Is there equality of variances of the dependent variables `export`

and `reserves`

across groups? *(Tip: Use Levens’s test of error variances.)*

- Yes
- No

**Exercise 8**

On the level of significance of 0.05, is there effect of banking crisis to export and banking reserves combination?

- Yes
- No

**Exercise 9**

How much of the variance in the dependent variables `export`

and `reserves`

is explained by banking crisis?

**Exercise 10**

Does the export differ when banking sector is in the crisis compared to when banking sector is not in the crisis? What about reserves?

- Only export differ
- Only reserves differ
- Both export and reserves differ
- None of them differ

Carl Sutton says

This is a brand new area for me. I have no foundation for what the questions are referring to and have never seen most of the functions used.

What is the purpose of the $out in

boxplot(data$export)$out ? I am assuming something is being exported somewhere, but what, where, and why?

Any good reference materials you can refer me to would be appreciated.

Miodrag Sljukic says

Thank you for your comment Carl.

The key idea of this set of exercises is to show how you can investigate the influence of categorical independent variable to two continuous dependent variables. This technique is called multivariate analysis of variance (MANOVA). Basically, we check if there is a difference between subgroups of continuous variables. In the case of these exercises we put the analysis in the context of banking crises, asking if national export and level of banking reserves vary differently when the crises of banking system happens. In order to conduct this kind of analysis, some assumptions must be met, i.e. data must satisfy certain conditions. We explore these conditions in exercises 1 through 7. Exercises 8 through 10 ask you to find the result and do post-hoc analysis. My intention with this set of exercises was to cover entire process of MANOVA step by step, so that the solutions can be used in practical work. If you are interested to learn more about MANOVA, I can suggest you a book “Applied Multivariate Statistics for the Social Sciences” by James P Stevens, although I’m sure there are also great other books and on-line resources.
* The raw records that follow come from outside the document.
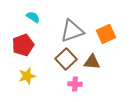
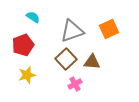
orange square: moved 3 px right, 5 px up
yellow star: moved 1 px up
pink cross: rotated 32 degrees counterclockwise
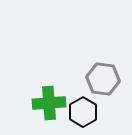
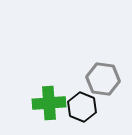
black hexagon: moved 1 px left, 5 px up; rotated 8 degrees counterclockwise
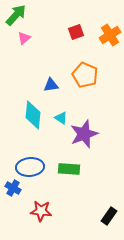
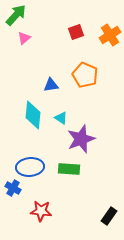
purple star: moved 3 px left, 5 px down
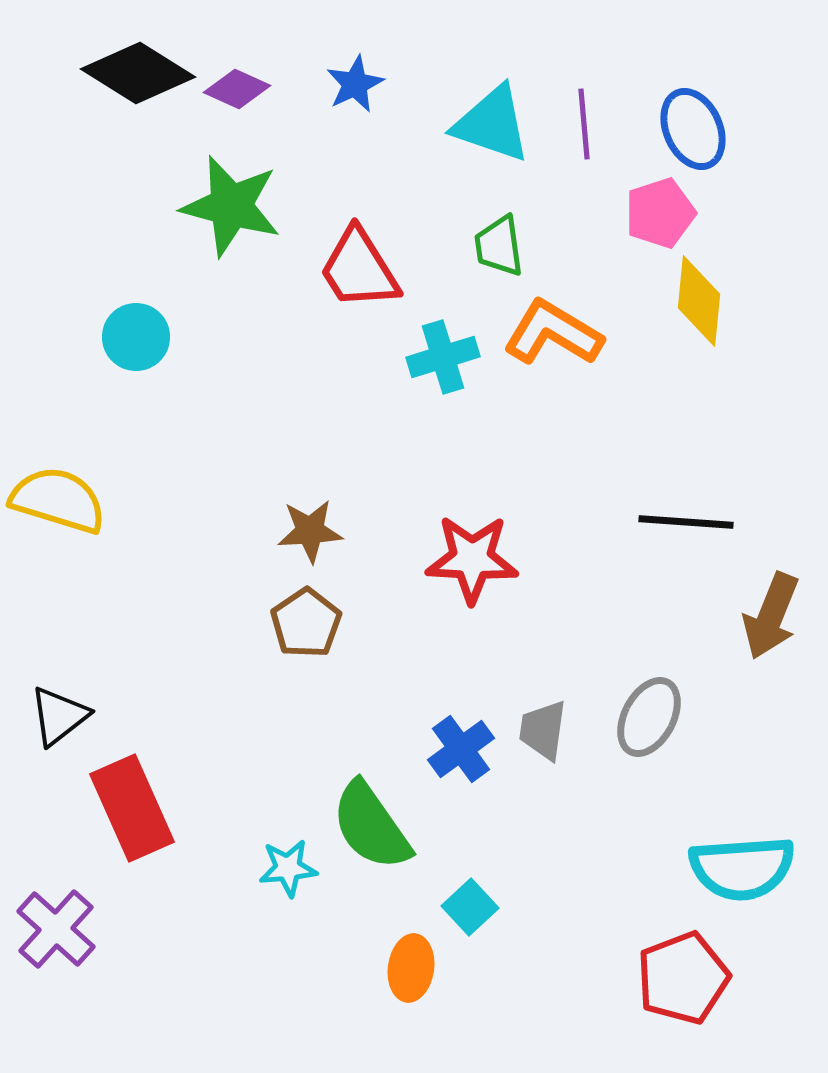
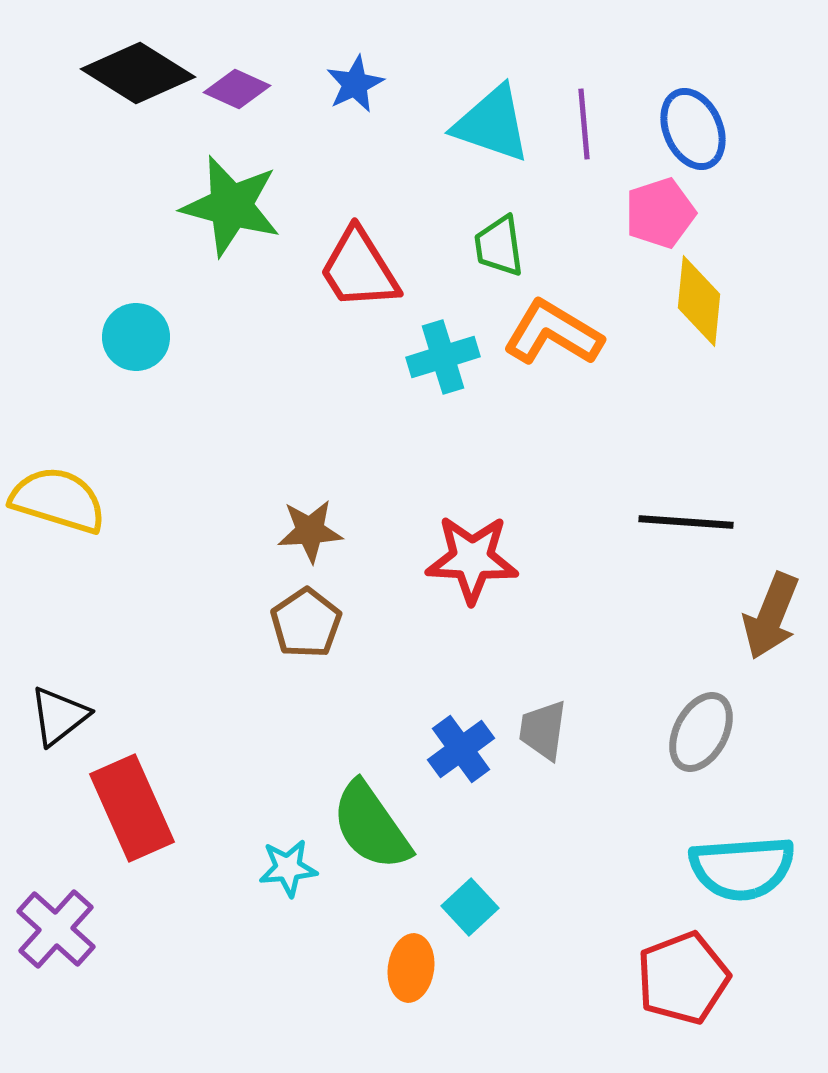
gray ellipse: moved 52 px right, 15 px down
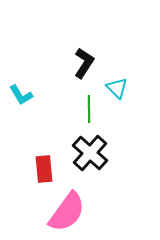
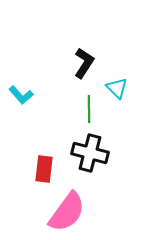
cyan L-shape: rotated 10 degrees counterclockwise
black cross: rotated 27 degrees counterclockwise
red rectangle: rotated 12 degrees clockwise
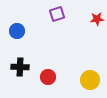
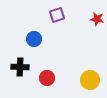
purple square: moved 1 px down
red star: rotated 16 degrees clockwise
blue circle: moved 17 px right, 8 px down
red circle: moved 1 px left, 1 px down
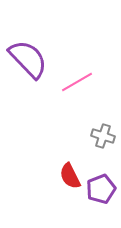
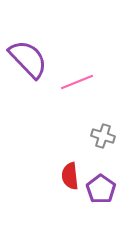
pink line: rotated 8 degrees clockwise
red semicircle: rotated 20 degrees clockwise
purple pentagon: rotated 16 degrees counterclockwise
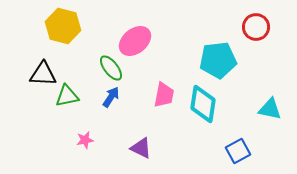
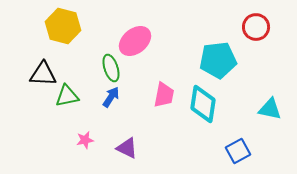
green ellipse: rotated 20 degrees clockwise
purple triangle: moved 14 px left
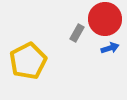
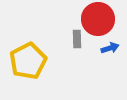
red circle: moved 7 px left
gray rectangle: moved 6 px down; rotated 30 degrees counterclockwise
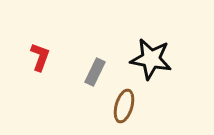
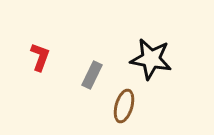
gray rectangle: moved 3 px left, 3 px down
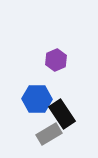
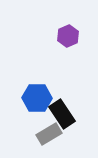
purple hexagon: moved 12 px right, 24 px up
blue hexagon: moved 1 px up
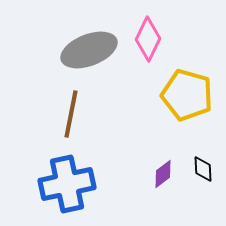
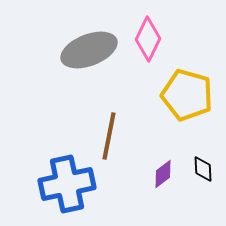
brown line: moved 38 px right, 22 px down
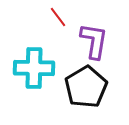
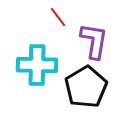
cyan cross: moved 3 px right, 3 px up
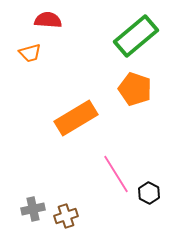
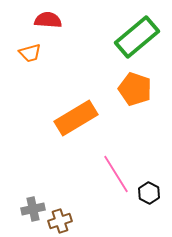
green rectangle: moved 1 px right, 1 px down
brown cross: moved 6 px left, 5 px down
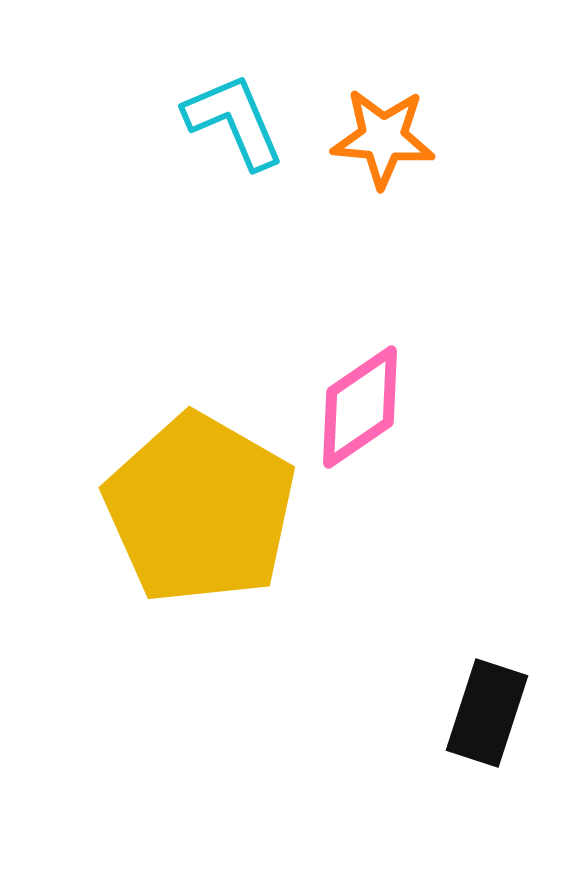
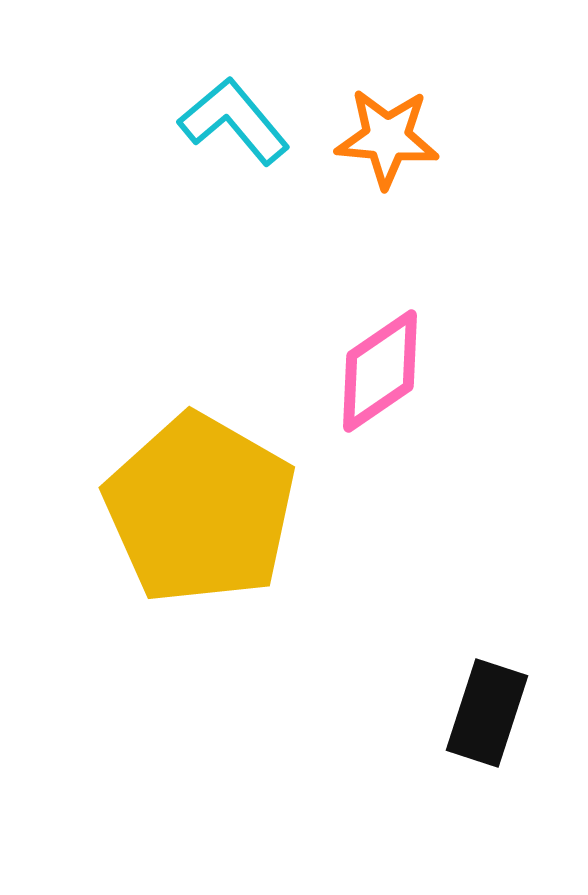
cyan L-shape: rotated 17 degrees counterclockwise
orange star: moved 4 px right
pink diamond: moved 20 px right, 36 px up
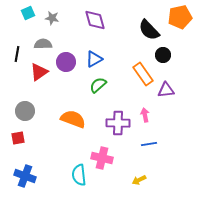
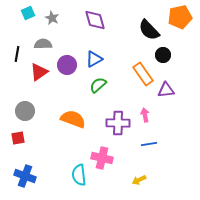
gray star: rotated 16 degrees clockwise
purple circle: moved 1 px right, 3 px down
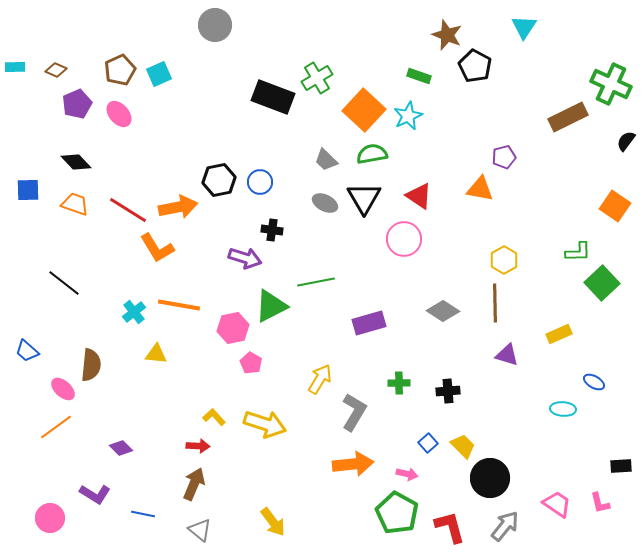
There are many ways to solve these exercises. The solutions given here are just one of them. For example, in order to asses univariate normality of data, you can use

`ks.test`

or`shapiro.test`

functions which are included from`stats`

package. But in order to test multivariate normality, other package has to be used. I found that`MVN`

package is good (although there might be others which are even better) and, hence it also has a function for testing univariate normality which gives more information than those in package stats, I used it to test univariate normality too. This doesn’t mean that using some other function is wrong, in most cases it is just a matter of taste. Doing this way I wanted to show that there are different options and to encourage reader to exploit R’s compelling richness of possibilities.Besides drawing box-plot, R’s function

`boxplot`

returns some basic statistics about data it plots. You can see it if you run`summary(boxplot(your_data))`

. It displays 5 fields, among them`out`

, which contains a list of outlier values for the data plotted, which was asked in the exercise 2. So the statement`boxplot(data$export)$out`

actually do two things: plot the chart and displays a list of outliers. You can find more info about boxplot function in r help running`?boxplot`

.Anonymous says

Thanks a lot Miodrag for investing time, energy and intentions to make these exercises. I really appreciate that.

Anonymous says

For Ques 3 , do you think following this would be right?

#check univariate/multivariate normality

subset1<-as.numeric(bankcrisis[,2])

shapiro.test(subset1)

subset2<-as.numeric(bankcrisis[,3])

shapiro.test(subset2)

#OR

install.packages("mvnormtest")

library(mvnormtest)

subset3<-as.matrix(bankcrisis[,2:3])

qqnorm(subset3)

qqnorm(subset1)

qqnorm(subset2)

Miodrag Sljukic says

Yes, your solution is perfectly good for testing univariate normality, but for multivariate normality you have to use different functions. I gave an example of three tests contained in mvnormtest library.